How Laravel Sanctum Tokens Actually Work
When a user authenticates with Sanctum, Laravel generates a random token string and stores a hashed version in the personal_access_tokens table. On each request, the plain token is sent in the Authorization header, Laravel hashes it, and looks it up in the database to find the associated user.
This is the opposite of JWT. There is no payload, no signature verification, no expiry baked into the token itself — all of that lives in the database record.
How JWT Tokens Work
A JWT is a base64-encoded string with three parts: a header, a payload (user data/claims), and a cryptographic signature. The server validates the signature on every request — no database lookup needed. The token itself proves who the user is.

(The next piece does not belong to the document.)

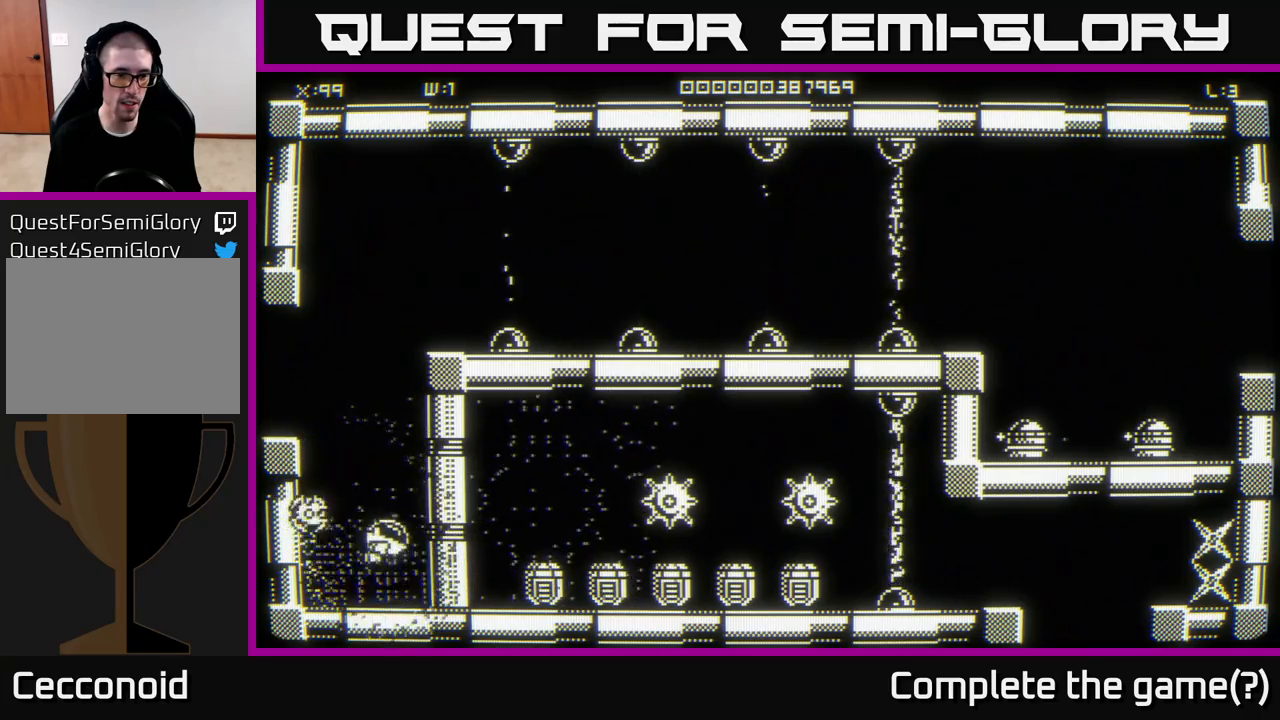
{"buttons": [], "left_stick": "center", "right_stick": "center", "events": [[133, "left_stick", "center"]]}
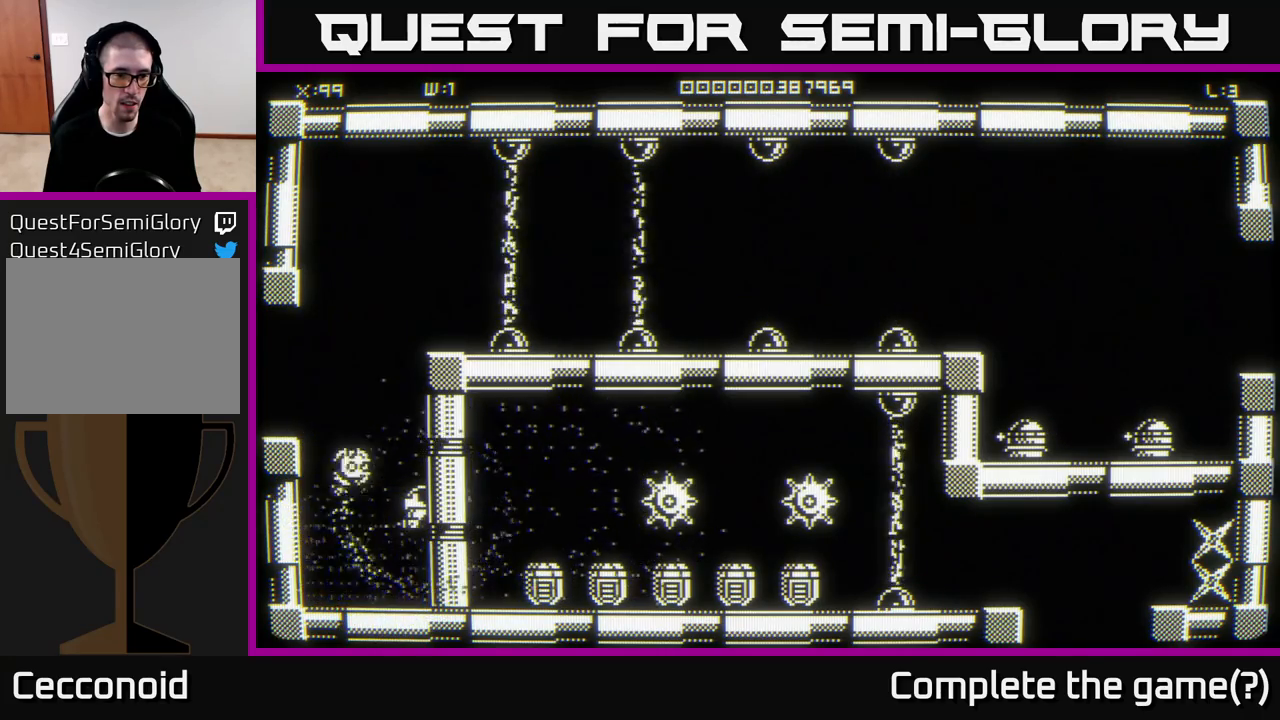
{"buttons": [], "left_stick": "center", "right_stick": "center", "events": []}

Sanctum vs JWT — Full Comparison
| Feature | Sanctum | JWT |
|---|---|---|
| Token type | Opaque (random string) | Self-contained (encoded payload) |
| Database lookup per request | Yes | No — stateless |
| Token revocation | Easy — delete DB row | Hard — needs denylist |
| Official Laravel package | Yes | No (tymon/jwt-auth) |
| SPA / cookie auth support | Yes — built in | No |
| Cross-service / microservices | Limited | Yes — ideal |
| Setup complexity | Simple | More config needed |
Which One Should You Use?
Use Sanctum when:
- Building a standard Laravel REST API or SPA
- You need token revocation to work reliably (logout, ban user, rotate tokens)
- You want official Laravel support and long-term stability
- Your app is a single service, not a distributed system
Use JWT when:
- Building microservices where multiple independent services need to validate the same token
- You need stateless auth with zero database reads on every request
- Integrating with non-Laravel systems that expect standard JWT
- You need to embed custom claims in the token itself
For the vast majority of Laravel projects — including every API I've built professionally — Sanctum is the right choice. It's simpler, safer by default, and token revocation just works. Reach for JWT only when you genuinely need stateless cross-service authentication, not just because it sounds more sophisticated.
Can You Use JWT with Sanctum?
Not natively — they are separate packages with different approaches. However, you can configure Sanctum to work alongside JWT if needed, or use a package like sanctum-jwt that adds JWT-style tokens to Sanctum. In practice, very few projects need this hybrid approach.